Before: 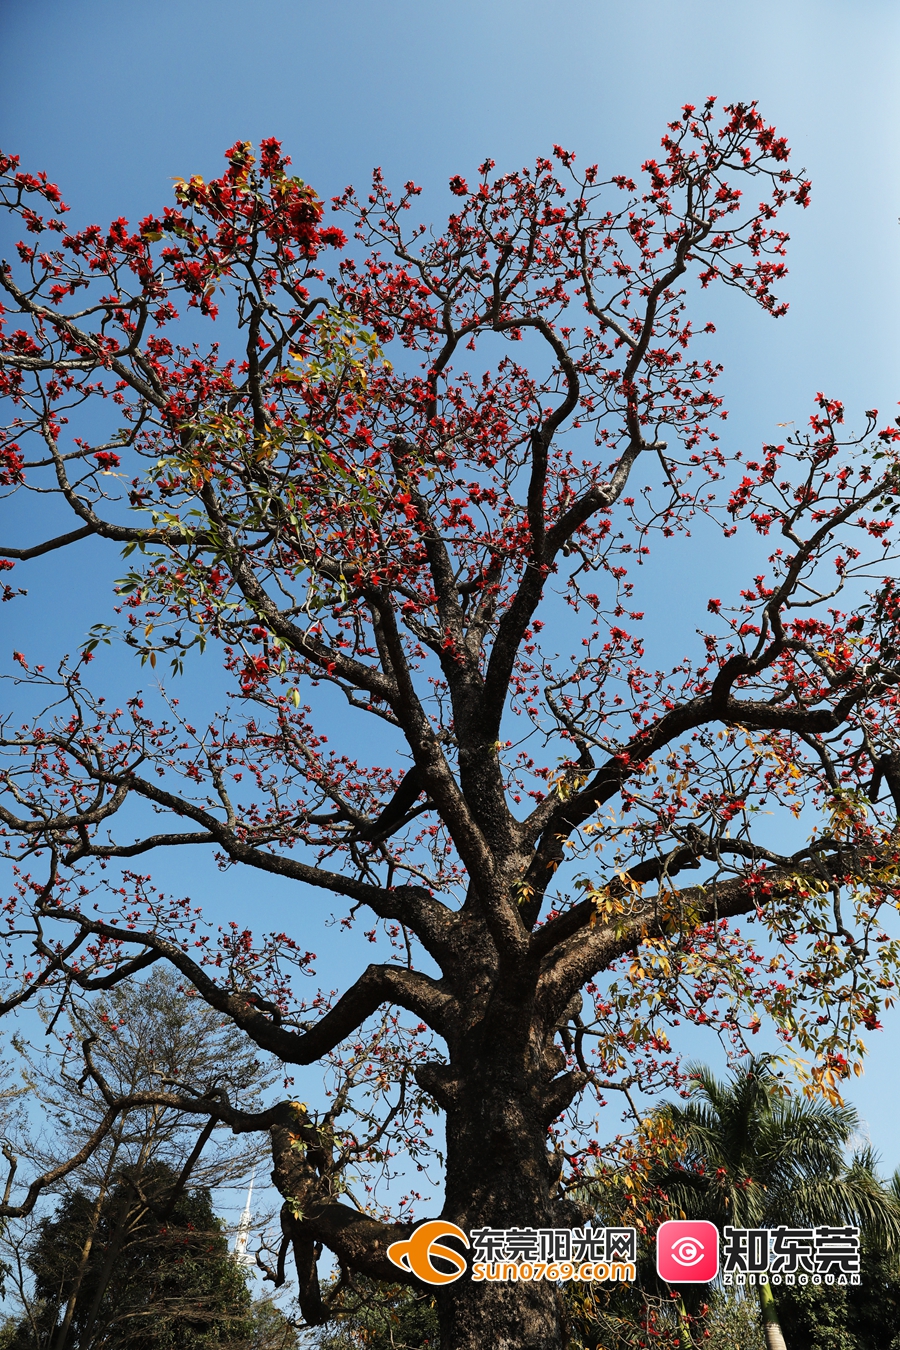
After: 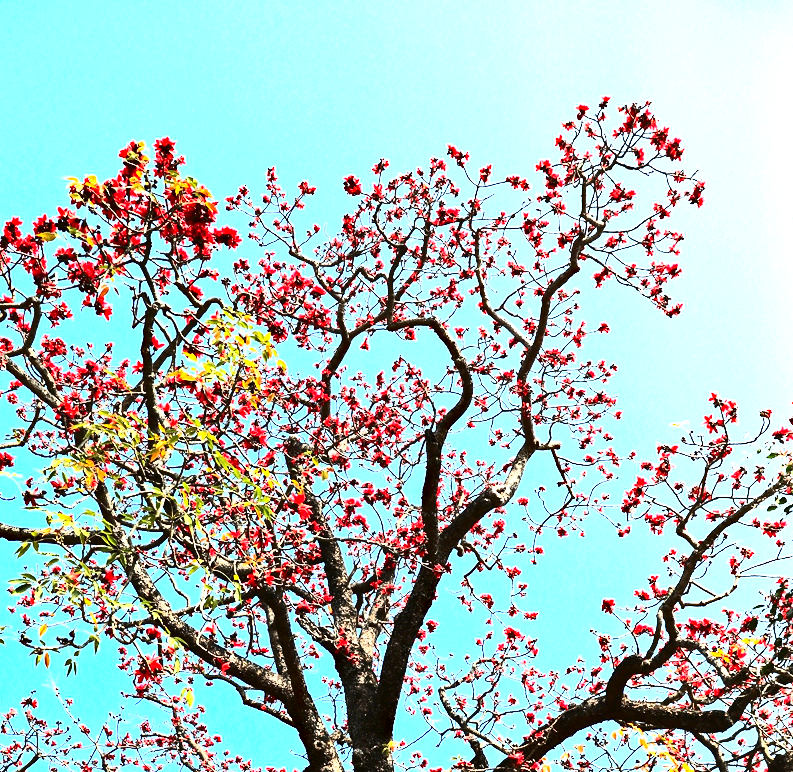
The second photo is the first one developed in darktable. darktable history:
haze removal: compatibility mode true, adaptive false
exposure: black level correction 0, exposure 2.088 EV, compensate exposure bias true, compensate highlight preservation false
contrast brightness saturation: contrast 0.4, brightness 0.05, saturation 0.25
crop and rotate: left 11.812%, bottom 42.776%
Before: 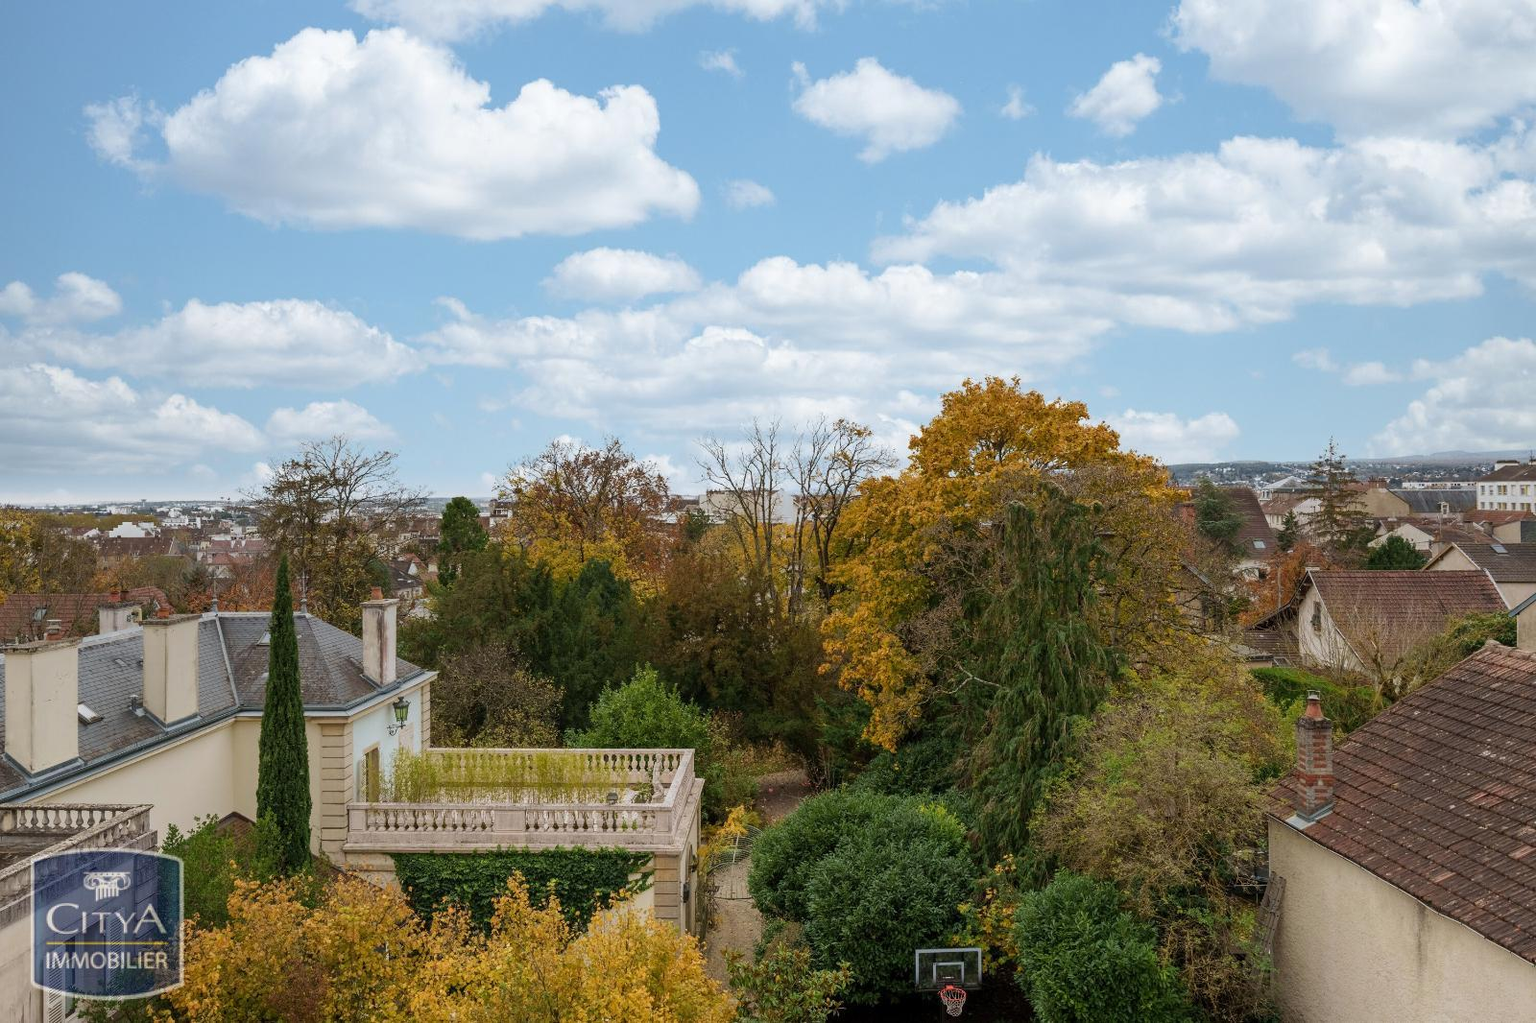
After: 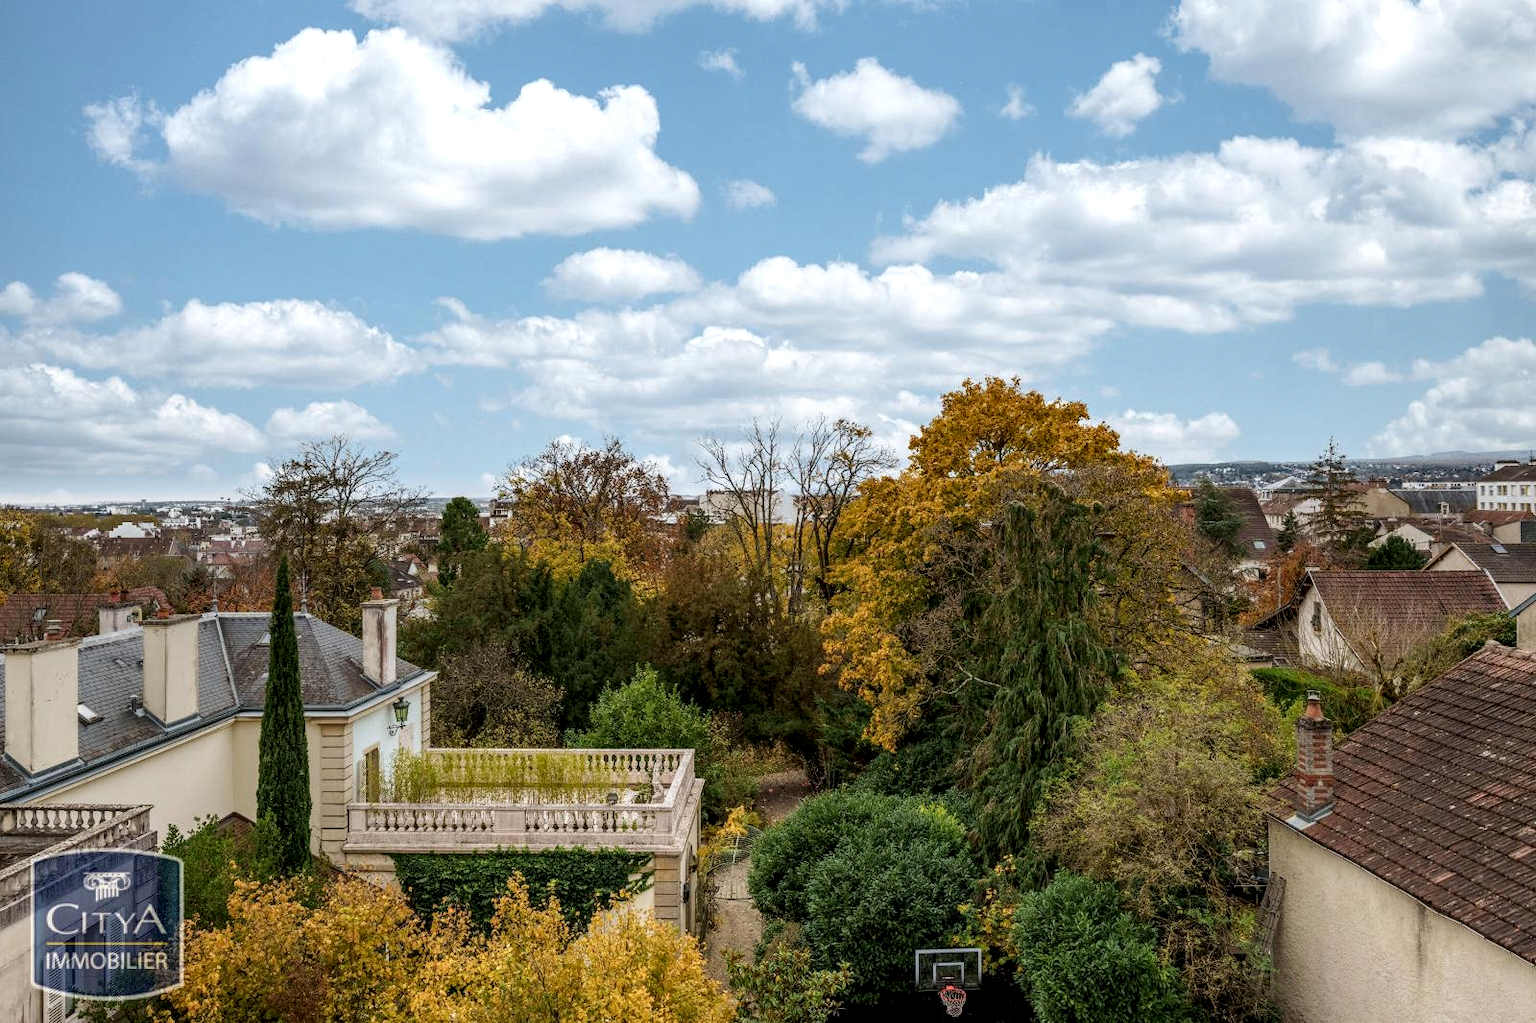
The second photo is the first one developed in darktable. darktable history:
color balance rgb: perceptual saturation grading › global saturation 0.308%, perceptual saturation grading › mid-tones 11.535%
local contrast: detail 150%
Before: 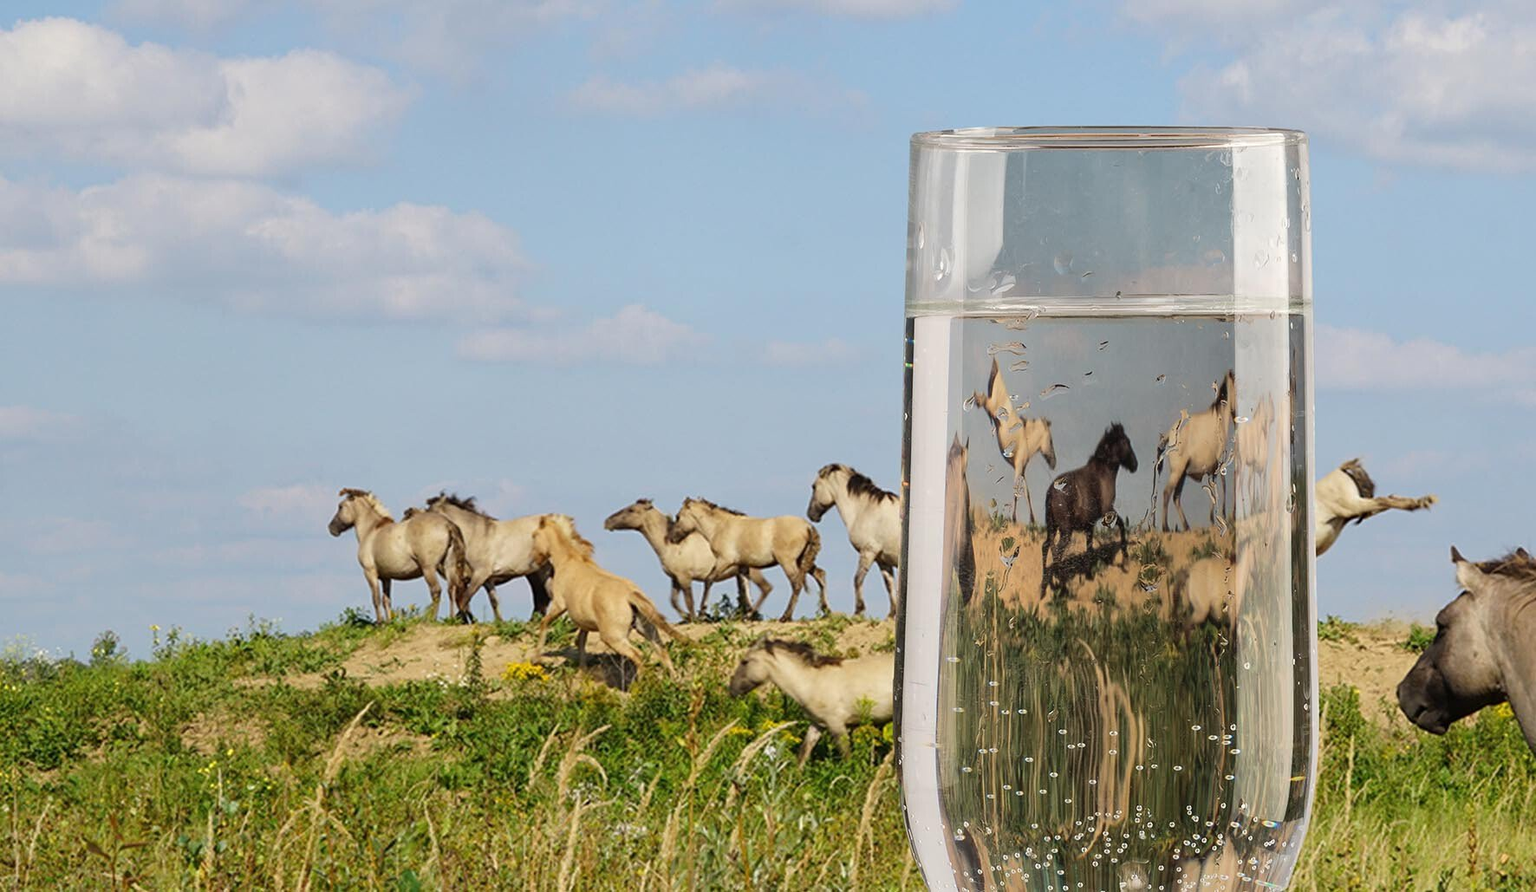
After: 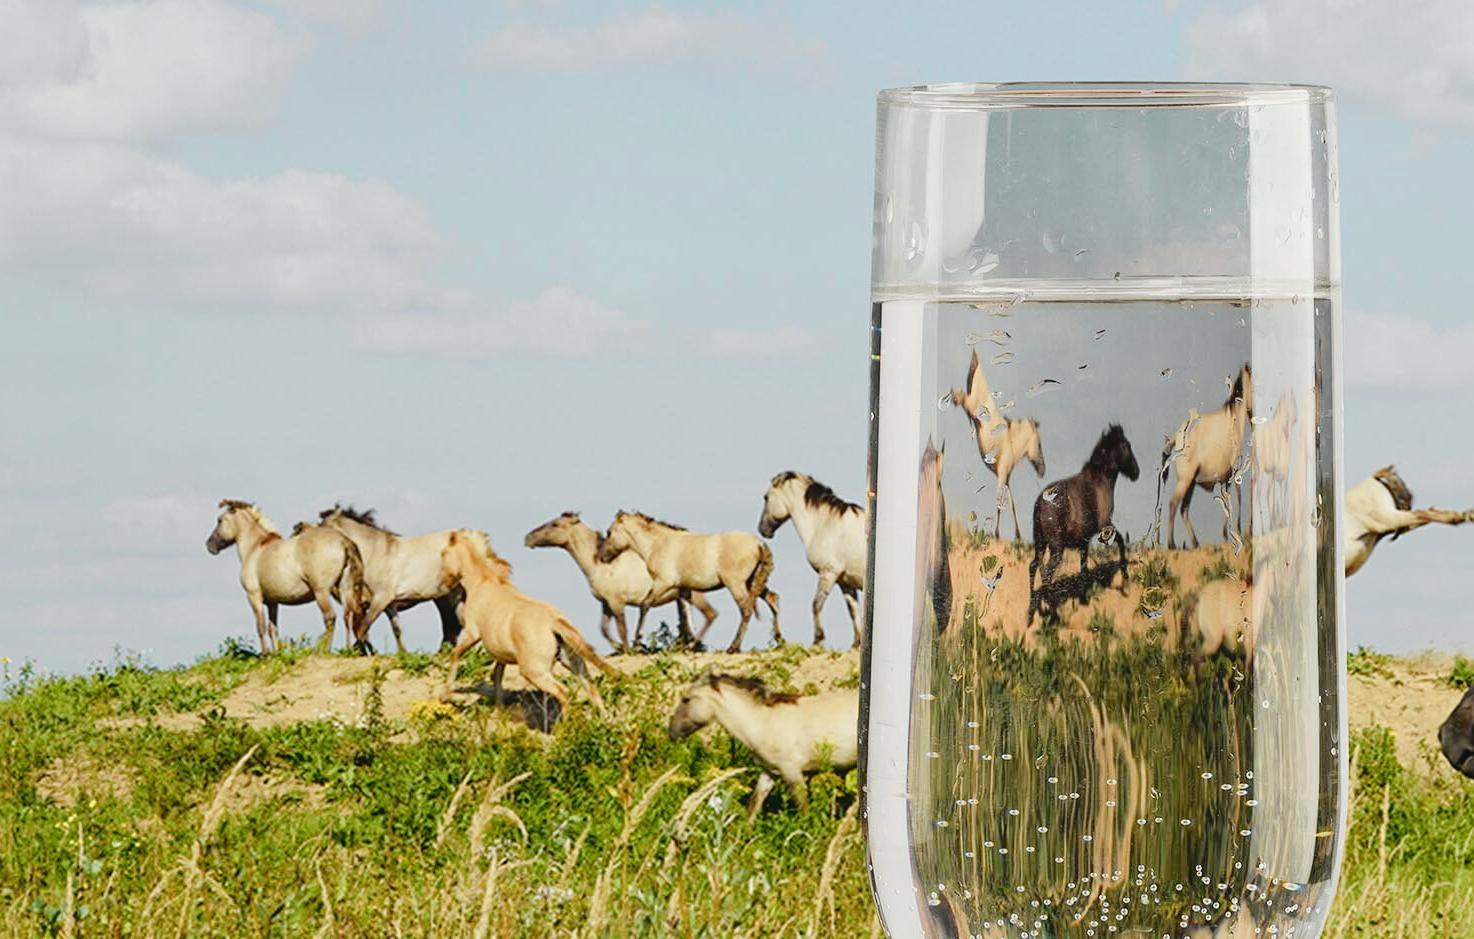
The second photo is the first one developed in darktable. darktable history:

========================================================================

* **Exercise objective**: Quote the records above word for word, leaving out the pictures.

* **Final answer**:
Before: 
After: 
The second photo is the first one developed in darktable. darktable history:
haze removal: compatibility mode true, adaptive false
exposure: black level correction 0, exposure 2.088 EV, compensate exposure bias true, compensate highlight preservation false
contrast brightness saturation: contrast 0.4, brightness 0.05, saturation 0.25
crop and rotate: left 11.812%, bottom 42.776%
Before: 
After: 
The second photo is the first one developed in darktable. darktable history:
color balance rgb: perceptual saturation grading › global saturation 0.308%, perceptual saturation grading › mid-tones 11.535%
local contrast: detail 150%
Before: 
After: 
The second photo is the first one developed in darktable. darktable history:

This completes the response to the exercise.